Rational repurposing effort to disrupt beta-catenin protein degradation in B-cell malignancies

In solid cancers (e.g., colon, breast, lung cancer), beta-catenin pairs with TCF7-factors to activate MYC, a central driver of cell growth. beta-catenin accumulation is a frequent feature in cancer because it promotes MYC-dependent tumor growth. 

Our expectation was that this also applies to leukemia and lymphoma, a blood cancer derived from B-cells that is particularly common in children and young adults. To our surprise, however, the beta-catenin protein was barely detectable in leukemia and lymphoma cells. 

Mutations that prevent breakdown of the beta-catenin protein are very common in cancer. However, we found that these mutations were conspicuously absent in B-cell leukemia and lymphoma. Moreover, we found that B-cell cancers were surprisingly sensitive to accumulation of the beta-catenin protein. When we induced accumulation of beta-catenin in B-cell leukemia and lymphoma cells under experimental conditions, beta-catenin did not pair with TCF7 to activate MYC and tumor growth and instead coupled paired with a different partner, called Ikaros. In tandem with Ikaros, beta-catenin did not activate but instead suppressed MYC. As a consequence, when leukemia and lymphoma cells were forced to accumulate beta-catenin they acutely stopped growing and rapidly underwent cell death. This unusual behavior in B-cell leukemia and lymphoma is owing to the fact that these tumors express Ikaros instead of TCF7. Since only B-cell cancers express Ikaros and are uniquely sensitive to accumulation of beta-catenin protein, we propose here to target the beta-catenin protein degradation machinery as a previously unrecognized vulnerability of B-cell tumors. Since depletion of normal B-cells is well tolerated, we are expecting that this unusual approach will have few side effects.

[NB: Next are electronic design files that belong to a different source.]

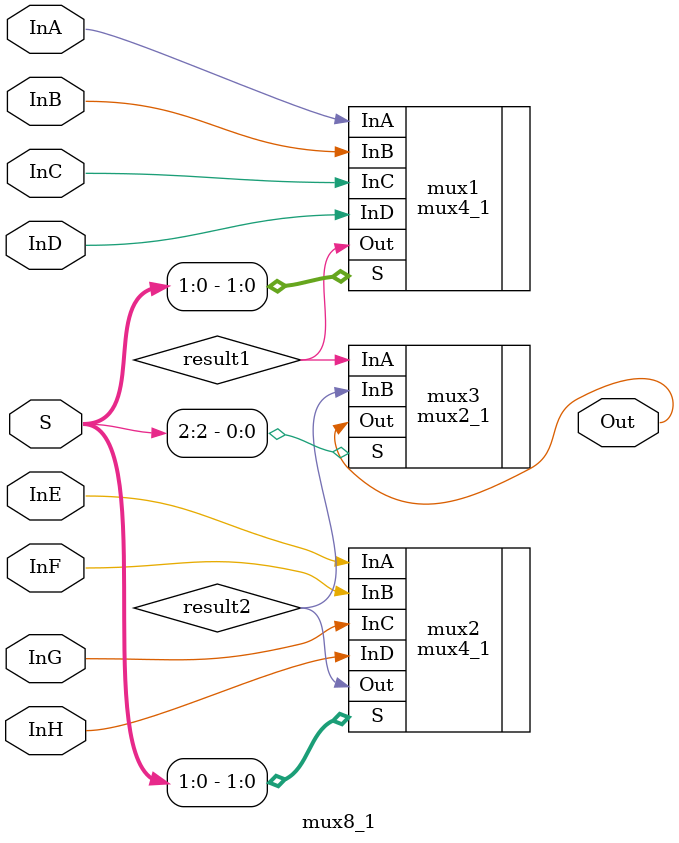
<source format=v>
module mux8_1(InA, InB, InC, InD, InE, InF, InG, InH, S, Out);
    // define module inputs and outputs
    input InA;
    input InB;
    input InC;
    input InD;
    input InE;
    input InF;
    input InG;
    input InH;
    input [2:0] S;
    output         Out;
    // wires that are local to the module
    wire        result1;
    wire        result2;
    // Build a 8:1 MUX using two 4:1 MUXes and one 2:1 MUX designed in HW1
    mux4_1      mux1(.InA(InA),     .InB(InB), .InC(InC), .InD(InD),    .S(S[1:0]), .Out(result1
    ));
    mux4_1      mux2(.InA(InE),     .InB(InF), .InC(InG), .InD(InH),     .S(S[1:0]),    .Out(
    result2));
    mux2_1      mux3(.InA(result1), .InB(result2), .S(S[2]),    .Out(Out));
endmodule
// end of module


</source>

Recent work in our laboratory showed that three classes of drugs that target the beta-catenin protein degradation machinery have already demonstrated safety in clinical trials for other diseases. These drugs target 3 distinct components of the beta-catenin protein breakdown machinery, namely when beta-catenin is (1) marked by phosphorylation by GSK3B and CK1a kinases, subsequently (2) connected with NEDD8 by the NAE1 enzyme and finally (3) moved to the proteasome for breakdown by PSMB8. Drugs that target these 3 pathway components were safe in previous clinical trials for a variety of diseases. Our results show that each of them is highly active in forcing accumulation of beta-catenin in B-cell cancers to stop growth and to induce cell death. 

We propose three Aims, to evaluate the potency and safety of existing drugs targeting (1) phosphorylation by GSK3B and CK1a kinases, (2) NEDD8-connection by the NAE1 molecules and (3) the proteasome subunit PSMB8. The main impetus of this project is to compare these compounds against each other and then prioritize one of them for a systematic drug-repurposing effort for patients with refractory B-cell leukemia and lymphoma.